Problem description: In the blog post about the Ubuntu Community Council, when was the writer elected to the council?

Merlijn Sebrechts

Merlijn Sebrechts

Teaching and researching
software engineering

Let me tell you a secret. When I was elected to the Ubuntu Community Council in the fall of 2022, I had no idea what to expect. I was excited to start working, but I had no idea what I would be working on.

I’m clearly not the only person with this issue, given the first question of the Ubuntu Community Council Q&A session at the summit was “What does the council actually do?” The truth is that it’s complicated. I’m writing this blog to explain some of the things we’ve been doing over the past year, as a way to answer this question by giving examples.

The first part of the answer to this question is easy: the community council is responsible for enforcing the Ubuntu Code of Conduct and are the final arbiters of disputes. We’re also the highest governance body in the Ubuntu Community and run elections to delegate that power to others. If you’re an Ubuntu Member, you’ve probably received a few emails from me, asking you to once again vote on various leadership bodies.

But this isn’t the entire answer, in my opinion. The Ubuntu community is large and distributed across hundreds of projects under our umbrella. Over the past year, I’ve met so many amazing people in our community with great ideas and a lot of excitement to work on them. Many talk about success stories: how they built a new flavor out of nothing, or how they created an amazing community on Discord. But many also talk about failures: how they’re trying to build a community around their software but don’t know where to start, or how they’re trying to get their community officially recognized and supported, but don’t know where to ask. The Ubuntu project is an incredibly complex system and it’s easy to get lost.

Given information:
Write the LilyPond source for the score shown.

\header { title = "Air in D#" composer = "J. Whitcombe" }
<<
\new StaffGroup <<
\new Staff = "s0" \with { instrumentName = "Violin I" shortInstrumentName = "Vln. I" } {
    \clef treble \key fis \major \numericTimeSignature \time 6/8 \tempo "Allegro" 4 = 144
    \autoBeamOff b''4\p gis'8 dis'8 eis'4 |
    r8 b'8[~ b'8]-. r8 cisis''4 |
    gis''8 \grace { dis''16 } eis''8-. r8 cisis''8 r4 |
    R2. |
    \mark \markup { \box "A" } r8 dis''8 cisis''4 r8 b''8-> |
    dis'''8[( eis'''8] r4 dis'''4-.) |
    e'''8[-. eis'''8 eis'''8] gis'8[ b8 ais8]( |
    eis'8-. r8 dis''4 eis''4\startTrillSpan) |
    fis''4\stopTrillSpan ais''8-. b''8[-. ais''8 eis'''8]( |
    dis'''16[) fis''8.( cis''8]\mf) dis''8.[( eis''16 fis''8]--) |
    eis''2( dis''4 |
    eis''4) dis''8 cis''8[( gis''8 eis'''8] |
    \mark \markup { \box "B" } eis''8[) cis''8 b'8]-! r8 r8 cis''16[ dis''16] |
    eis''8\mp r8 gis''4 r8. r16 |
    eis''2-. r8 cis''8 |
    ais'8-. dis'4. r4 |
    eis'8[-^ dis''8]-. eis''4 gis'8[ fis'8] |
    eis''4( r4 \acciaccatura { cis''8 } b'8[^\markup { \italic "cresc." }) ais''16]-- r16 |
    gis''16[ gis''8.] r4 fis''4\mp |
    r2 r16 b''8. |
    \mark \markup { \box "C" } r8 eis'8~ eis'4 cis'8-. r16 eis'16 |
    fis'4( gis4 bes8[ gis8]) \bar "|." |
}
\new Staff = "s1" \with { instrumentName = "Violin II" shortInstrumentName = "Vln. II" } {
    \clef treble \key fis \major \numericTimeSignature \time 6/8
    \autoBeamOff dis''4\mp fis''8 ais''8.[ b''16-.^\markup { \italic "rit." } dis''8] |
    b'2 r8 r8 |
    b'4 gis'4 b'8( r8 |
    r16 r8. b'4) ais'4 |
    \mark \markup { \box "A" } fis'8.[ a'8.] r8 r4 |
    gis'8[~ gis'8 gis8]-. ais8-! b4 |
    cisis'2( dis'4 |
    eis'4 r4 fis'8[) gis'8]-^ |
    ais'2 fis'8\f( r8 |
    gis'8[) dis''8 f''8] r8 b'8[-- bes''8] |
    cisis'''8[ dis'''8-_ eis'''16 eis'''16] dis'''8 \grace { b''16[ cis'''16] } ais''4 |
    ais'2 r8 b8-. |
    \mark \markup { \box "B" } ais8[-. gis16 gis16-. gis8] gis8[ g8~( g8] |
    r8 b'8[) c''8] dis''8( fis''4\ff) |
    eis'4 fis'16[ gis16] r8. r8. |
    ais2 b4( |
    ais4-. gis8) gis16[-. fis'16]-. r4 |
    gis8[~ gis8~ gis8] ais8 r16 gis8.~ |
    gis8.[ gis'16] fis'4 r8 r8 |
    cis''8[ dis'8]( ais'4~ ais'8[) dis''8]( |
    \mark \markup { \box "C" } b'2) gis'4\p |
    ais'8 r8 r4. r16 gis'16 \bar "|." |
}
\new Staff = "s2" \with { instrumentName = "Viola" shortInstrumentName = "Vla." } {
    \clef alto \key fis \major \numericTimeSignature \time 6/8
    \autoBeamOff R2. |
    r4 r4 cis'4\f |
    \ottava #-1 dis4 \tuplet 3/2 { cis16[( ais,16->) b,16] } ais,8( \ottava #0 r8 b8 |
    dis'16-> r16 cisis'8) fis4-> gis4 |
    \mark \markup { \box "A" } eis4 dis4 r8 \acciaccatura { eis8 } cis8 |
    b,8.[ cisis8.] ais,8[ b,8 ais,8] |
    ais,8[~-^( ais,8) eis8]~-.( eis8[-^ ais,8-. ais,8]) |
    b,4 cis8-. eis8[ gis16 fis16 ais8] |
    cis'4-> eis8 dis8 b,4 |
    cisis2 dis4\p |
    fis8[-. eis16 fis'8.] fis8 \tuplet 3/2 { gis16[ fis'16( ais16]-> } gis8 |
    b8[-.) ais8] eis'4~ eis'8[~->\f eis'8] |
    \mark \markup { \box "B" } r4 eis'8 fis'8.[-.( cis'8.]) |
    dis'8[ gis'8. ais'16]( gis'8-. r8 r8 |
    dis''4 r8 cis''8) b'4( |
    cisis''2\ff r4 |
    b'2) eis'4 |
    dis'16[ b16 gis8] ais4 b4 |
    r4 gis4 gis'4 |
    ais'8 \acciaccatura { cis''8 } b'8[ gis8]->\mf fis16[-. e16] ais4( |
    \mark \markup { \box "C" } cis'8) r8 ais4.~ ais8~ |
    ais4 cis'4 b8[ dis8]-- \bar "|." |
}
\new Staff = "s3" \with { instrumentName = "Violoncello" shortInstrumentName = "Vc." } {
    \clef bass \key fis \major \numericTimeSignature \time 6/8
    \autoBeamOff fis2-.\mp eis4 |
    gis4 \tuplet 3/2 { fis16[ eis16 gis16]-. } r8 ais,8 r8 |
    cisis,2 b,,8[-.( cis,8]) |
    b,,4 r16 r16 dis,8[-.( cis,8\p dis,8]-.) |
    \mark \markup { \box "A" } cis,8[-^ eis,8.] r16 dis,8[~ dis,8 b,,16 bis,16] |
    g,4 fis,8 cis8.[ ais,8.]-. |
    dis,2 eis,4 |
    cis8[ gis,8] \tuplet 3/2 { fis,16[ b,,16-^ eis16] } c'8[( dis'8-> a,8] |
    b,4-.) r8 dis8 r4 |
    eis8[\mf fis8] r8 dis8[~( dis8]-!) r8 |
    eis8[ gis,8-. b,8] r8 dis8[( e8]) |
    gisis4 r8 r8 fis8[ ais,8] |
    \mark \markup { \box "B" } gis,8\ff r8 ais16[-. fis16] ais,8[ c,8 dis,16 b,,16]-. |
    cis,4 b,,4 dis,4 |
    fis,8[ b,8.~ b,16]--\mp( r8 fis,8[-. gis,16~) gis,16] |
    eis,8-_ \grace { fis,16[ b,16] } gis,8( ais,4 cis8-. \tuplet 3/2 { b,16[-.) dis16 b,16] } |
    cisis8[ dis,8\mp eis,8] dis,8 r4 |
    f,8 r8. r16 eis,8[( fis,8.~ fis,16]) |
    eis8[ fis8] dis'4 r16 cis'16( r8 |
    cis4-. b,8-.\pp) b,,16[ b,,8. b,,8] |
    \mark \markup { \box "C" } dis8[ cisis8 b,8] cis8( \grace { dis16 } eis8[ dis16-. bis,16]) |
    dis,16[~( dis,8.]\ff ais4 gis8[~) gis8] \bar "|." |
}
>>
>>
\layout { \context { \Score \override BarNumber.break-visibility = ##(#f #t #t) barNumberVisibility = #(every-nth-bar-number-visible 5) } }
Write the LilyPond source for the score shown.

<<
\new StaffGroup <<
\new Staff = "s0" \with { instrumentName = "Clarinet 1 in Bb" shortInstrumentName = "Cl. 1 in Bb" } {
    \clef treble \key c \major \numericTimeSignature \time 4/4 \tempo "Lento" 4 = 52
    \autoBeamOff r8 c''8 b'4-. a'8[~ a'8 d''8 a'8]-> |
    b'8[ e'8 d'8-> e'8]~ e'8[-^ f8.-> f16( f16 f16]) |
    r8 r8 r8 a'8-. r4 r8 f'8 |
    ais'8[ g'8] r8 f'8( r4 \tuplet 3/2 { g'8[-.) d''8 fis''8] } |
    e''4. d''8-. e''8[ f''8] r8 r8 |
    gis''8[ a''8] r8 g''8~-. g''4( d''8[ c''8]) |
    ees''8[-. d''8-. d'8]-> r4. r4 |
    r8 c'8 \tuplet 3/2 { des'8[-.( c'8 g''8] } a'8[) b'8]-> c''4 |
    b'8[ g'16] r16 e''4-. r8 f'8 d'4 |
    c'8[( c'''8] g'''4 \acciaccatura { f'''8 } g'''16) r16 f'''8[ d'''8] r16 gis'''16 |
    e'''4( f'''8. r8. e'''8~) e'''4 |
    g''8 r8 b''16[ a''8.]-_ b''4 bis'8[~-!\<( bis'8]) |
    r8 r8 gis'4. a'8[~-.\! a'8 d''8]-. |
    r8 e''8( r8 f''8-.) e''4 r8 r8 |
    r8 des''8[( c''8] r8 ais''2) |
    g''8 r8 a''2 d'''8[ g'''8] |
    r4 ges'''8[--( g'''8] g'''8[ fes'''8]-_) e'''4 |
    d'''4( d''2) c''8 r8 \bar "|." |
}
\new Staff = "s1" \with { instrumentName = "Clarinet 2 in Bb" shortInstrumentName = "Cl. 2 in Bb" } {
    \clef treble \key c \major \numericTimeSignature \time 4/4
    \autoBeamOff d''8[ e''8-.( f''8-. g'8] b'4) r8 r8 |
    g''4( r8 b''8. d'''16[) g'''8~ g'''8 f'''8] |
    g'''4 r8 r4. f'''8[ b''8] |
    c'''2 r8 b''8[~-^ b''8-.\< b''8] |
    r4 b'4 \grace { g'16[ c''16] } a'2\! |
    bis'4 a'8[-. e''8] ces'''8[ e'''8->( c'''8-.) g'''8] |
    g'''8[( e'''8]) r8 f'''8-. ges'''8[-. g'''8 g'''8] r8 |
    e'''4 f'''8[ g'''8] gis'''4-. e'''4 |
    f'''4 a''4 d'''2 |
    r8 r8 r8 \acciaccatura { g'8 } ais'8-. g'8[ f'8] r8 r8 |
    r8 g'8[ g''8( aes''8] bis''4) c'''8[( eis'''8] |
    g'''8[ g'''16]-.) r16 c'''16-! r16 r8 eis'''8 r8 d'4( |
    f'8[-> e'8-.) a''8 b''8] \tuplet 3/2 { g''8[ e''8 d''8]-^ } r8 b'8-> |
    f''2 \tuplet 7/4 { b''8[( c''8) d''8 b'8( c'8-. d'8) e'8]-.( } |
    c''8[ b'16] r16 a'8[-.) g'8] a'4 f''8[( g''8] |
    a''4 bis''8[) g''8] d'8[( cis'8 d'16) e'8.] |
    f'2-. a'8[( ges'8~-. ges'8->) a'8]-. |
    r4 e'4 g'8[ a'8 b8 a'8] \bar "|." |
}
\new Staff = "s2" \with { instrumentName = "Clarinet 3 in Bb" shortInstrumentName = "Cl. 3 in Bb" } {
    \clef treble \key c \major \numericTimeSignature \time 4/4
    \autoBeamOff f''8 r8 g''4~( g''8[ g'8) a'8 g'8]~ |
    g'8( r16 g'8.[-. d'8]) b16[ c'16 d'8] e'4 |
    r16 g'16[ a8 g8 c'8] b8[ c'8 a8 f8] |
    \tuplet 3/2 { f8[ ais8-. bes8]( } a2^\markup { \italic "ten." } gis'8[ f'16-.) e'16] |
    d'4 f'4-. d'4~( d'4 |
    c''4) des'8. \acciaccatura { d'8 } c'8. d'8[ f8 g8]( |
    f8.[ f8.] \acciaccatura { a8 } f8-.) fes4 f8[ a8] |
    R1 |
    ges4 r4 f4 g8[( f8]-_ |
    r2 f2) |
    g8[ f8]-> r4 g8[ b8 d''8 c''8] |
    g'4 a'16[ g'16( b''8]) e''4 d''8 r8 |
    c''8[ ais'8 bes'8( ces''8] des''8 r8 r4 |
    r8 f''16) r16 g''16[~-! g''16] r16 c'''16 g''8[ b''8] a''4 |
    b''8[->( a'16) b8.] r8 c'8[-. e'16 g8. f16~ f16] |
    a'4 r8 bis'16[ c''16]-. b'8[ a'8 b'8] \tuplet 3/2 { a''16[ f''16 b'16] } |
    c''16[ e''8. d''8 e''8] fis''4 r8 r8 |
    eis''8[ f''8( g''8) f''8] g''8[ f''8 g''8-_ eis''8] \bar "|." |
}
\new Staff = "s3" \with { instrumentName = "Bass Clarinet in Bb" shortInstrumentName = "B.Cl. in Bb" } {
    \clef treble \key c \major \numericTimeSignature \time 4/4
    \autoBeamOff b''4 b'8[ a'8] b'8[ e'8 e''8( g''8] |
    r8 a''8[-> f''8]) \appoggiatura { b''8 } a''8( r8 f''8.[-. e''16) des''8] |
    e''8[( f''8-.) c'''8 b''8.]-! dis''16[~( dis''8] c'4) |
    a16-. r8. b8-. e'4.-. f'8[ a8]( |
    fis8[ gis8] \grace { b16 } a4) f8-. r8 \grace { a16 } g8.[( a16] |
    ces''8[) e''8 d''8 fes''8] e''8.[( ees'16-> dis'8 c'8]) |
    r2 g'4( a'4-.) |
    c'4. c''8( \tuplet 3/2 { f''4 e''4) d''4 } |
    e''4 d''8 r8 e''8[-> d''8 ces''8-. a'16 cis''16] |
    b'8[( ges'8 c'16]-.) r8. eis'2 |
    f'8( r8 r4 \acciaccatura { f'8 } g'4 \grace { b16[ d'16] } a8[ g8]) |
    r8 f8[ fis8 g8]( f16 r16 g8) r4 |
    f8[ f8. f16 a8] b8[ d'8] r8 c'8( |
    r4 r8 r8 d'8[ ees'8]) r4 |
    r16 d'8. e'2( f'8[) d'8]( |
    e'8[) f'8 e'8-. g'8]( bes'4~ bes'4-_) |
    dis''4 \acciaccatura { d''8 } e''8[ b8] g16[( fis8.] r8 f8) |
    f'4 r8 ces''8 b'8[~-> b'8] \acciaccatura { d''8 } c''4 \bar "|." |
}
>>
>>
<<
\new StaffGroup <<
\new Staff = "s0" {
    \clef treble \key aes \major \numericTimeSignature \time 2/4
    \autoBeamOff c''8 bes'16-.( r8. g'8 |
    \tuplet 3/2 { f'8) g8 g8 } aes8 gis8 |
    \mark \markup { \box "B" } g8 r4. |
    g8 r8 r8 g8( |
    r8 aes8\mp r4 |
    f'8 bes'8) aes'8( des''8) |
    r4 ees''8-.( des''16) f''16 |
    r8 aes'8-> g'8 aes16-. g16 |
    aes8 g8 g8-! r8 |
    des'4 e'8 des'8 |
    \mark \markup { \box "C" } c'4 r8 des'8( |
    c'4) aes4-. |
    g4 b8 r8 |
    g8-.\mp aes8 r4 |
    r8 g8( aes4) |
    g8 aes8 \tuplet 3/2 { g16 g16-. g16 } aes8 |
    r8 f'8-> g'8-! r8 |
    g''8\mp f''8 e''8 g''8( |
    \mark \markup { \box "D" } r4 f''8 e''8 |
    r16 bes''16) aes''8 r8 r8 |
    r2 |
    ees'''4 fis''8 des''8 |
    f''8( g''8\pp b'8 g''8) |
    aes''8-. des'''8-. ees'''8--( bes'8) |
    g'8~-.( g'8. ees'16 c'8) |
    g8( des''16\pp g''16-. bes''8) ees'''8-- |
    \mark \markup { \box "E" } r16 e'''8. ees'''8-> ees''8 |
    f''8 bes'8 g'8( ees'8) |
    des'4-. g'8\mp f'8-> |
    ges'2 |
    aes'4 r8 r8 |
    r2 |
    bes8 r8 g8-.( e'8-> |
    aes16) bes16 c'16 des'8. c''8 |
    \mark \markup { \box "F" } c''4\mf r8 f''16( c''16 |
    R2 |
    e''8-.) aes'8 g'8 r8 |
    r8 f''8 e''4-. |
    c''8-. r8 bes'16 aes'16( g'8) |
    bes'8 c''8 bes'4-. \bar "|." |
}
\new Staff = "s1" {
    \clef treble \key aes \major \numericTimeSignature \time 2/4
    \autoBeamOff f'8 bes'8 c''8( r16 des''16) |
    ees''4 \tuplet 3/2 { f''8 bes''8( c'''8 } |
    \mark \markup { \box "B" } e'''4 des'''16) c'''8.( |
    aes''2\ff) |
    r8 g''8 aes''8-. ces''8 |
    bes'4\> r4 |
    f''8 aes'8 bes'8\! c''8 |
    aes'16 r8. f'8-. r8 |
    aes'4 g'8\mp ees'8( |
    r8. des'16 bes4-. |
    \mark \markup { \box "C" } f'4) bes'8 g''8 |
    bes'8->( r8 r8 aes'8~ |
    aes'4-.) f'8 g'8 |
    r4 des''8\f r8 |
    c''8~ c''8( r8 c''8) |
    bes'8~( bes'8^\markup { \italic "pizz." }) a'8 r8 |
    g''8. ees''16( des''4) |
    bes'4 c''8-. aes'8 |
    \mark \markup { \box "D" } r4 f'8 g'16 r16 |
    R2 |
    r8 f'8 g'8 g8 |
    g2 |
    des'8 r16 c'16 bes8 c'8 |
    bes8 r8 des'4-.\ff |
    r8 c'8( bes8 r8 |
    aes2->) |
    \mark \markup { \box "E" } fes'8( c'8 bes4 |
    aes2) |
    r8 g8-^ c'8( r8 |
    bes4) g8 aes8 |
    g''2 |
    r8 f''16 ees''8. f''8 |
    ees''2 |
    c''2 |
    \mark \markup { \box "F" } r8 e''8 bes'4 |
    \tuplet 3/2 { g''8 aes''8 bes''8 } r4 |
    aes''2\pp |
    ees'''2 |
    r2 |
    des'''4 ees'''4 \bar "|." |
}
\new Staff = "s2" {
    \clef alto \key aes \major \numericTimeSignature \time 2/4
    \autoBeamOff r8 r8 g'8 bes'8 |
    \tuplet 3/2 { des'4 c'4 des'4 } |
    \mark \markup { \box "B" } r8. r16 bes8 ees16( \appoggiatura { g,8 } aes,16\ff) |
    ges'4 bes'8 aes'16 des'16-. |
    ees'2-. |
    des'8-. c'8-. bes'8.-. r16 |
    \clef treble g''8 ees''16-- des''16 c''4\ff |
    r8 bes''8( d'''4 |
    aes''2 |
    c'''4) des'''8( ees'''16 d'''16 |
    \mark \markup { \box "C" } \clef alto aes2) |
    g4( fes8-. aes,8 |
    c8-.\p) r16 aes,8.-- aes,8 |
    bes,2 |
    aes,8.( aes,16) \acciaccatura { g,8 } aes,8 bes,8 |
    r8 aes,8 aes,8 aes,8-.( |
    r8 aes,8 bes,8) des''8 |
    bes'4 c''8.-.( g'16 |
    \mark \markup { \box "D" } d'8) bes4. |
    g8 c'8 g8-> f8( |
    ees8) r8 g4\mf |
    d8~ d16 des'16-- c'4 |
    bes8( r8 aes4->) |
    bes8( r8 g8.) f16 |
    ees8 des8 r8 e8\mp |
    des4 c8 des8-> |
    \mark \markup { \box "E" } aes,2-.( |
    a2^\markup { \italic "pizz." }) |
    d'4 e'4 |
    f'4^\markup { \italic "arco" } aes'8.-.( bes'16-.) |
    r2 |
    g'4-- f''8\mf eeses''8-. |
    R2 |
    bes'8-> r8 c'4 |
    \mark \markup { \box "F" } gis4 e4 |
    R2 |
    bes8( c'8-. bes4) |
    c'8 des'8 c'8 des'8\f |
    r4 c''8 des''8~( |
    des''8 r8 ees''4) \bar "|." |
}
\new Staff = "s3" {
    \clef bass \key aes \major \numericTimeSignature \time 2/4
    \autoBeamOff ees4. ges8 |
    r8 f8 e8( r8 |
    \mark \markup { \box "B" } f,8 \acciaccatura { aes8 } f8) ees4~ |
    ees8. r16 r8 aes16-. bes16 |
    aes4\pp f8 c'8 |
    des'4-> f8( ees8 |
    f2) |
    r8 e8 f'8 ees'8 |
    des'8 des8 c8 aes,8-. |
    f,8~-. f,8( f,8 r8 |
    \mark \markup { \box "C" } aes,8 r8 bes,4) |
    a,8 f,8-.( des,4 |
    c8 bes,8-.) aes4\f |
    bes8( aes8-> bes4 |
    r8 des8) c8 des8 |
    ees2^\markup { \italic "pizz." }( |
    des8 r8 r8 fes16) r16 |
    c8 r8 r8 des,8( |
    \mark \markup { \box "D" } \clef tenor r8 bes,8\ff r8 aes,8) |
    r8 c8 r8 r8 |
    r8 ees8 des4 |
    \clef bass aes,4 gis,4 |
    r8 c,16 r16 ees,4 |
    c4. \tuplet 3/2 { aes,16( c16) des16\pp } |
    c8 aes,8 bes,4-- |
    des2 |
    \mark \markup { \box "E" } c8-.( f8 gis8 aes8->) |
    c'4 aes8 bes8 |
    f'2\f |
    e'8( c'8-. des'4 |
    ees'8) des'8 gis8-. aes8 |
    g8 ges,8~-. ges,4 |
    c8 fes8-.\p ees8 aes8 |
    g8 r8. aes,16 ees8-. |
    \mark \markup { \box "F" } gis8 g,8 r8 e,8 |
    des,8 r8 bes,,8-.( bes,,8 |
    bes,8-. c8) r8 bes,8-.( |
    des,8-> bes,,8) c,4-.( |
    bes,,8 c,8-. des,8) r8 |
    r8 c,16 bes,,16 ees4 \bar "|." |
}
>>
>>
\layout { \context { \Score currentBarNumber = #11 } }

Correct answer: In the fall of 2022.